**WHAT YOU WILL DO:** Find and copy each line of the records where the string "buttons" shows up.

**THE DATA:**
--

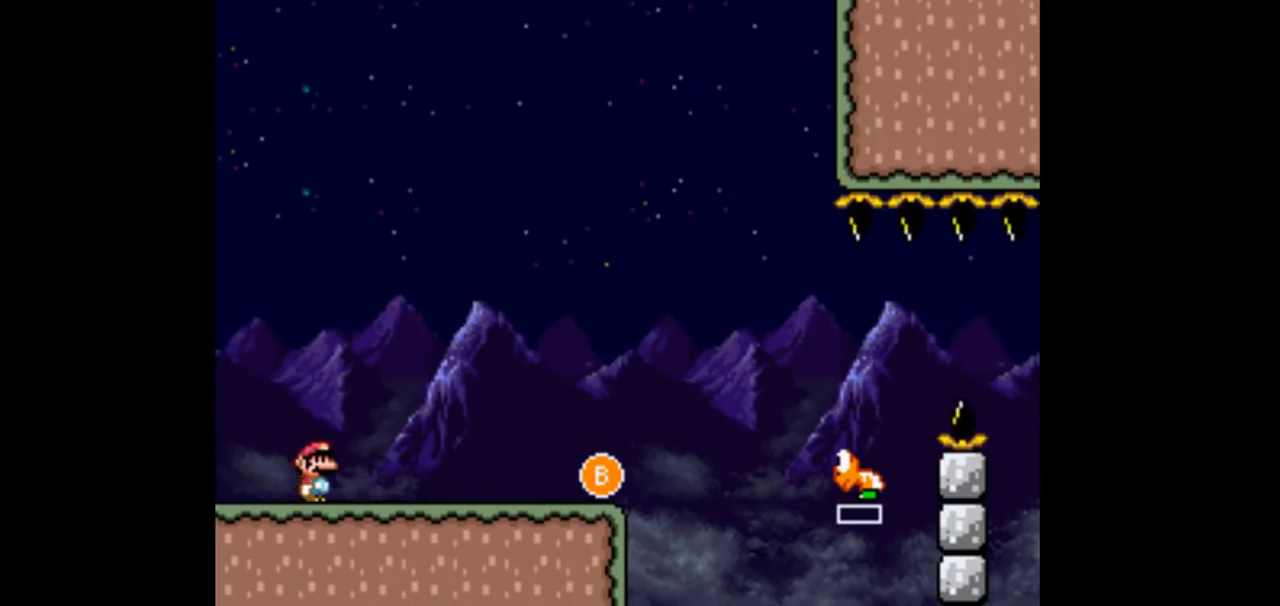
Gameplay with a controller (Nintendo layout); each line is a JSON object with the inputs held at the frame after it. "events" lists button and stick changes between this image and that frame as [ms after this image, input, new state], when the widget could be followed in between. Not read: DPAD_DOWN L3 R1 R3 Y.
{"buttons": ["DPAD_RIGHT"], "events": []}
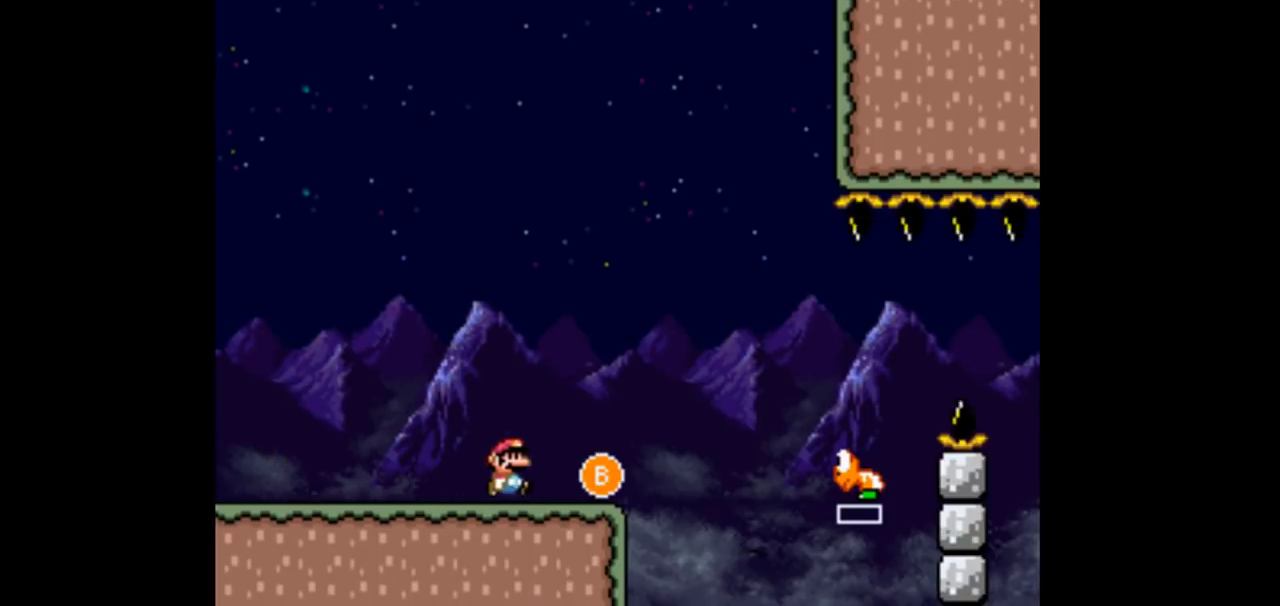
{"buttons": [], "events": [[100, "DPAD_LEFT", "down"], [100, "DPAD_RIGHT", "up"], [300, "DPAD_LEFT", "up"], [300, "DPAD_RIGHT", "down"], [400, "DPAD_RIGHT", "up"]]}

--

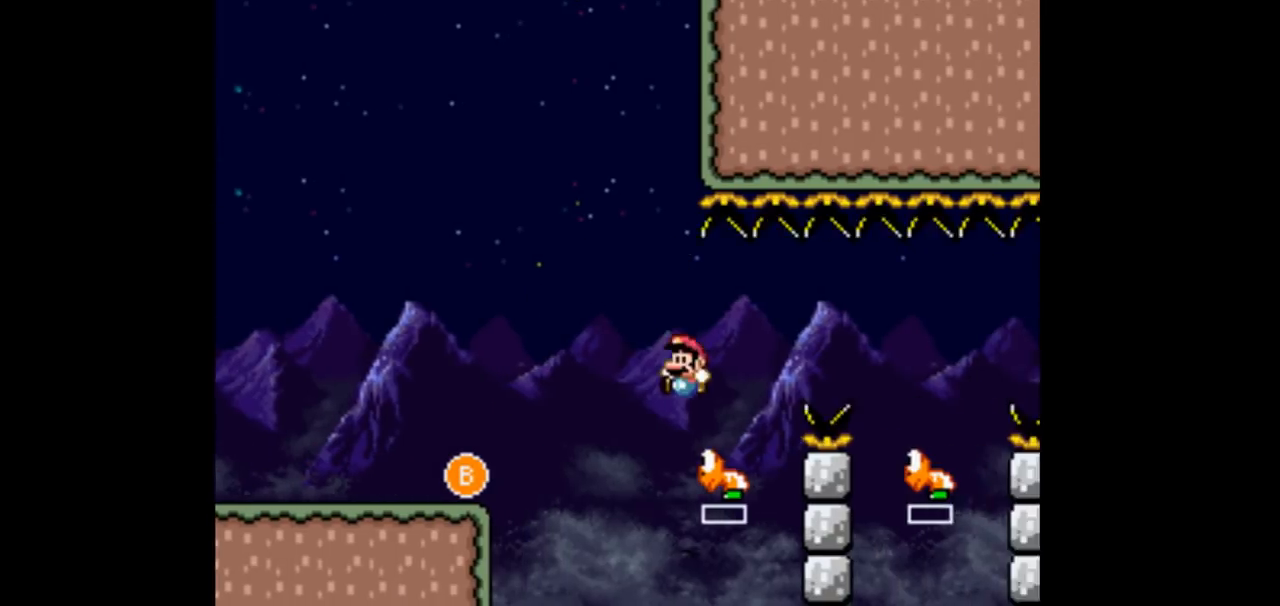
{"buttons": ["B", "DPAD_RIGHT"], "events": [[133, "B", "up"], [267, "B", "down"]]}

--

**OUTPUT OF THE EXERCISE:**
{"buttons": ["DPAD_RIGHT"], "events": []}
{"buttons": [], "events": [[100, "DPAD_LEFT", "down"], [100, "DPAD_RIGHT", "up"], [300, "DPAD_LEFT", "up"], [300, "DPAD_RIGHT", "down"], [400, "DPAD_RIGHT", "up"]]}
{"buttons": ["B", "DPAD_RIGHT"], "events": [[133, "B", "up"], [267, "B", "down"]]}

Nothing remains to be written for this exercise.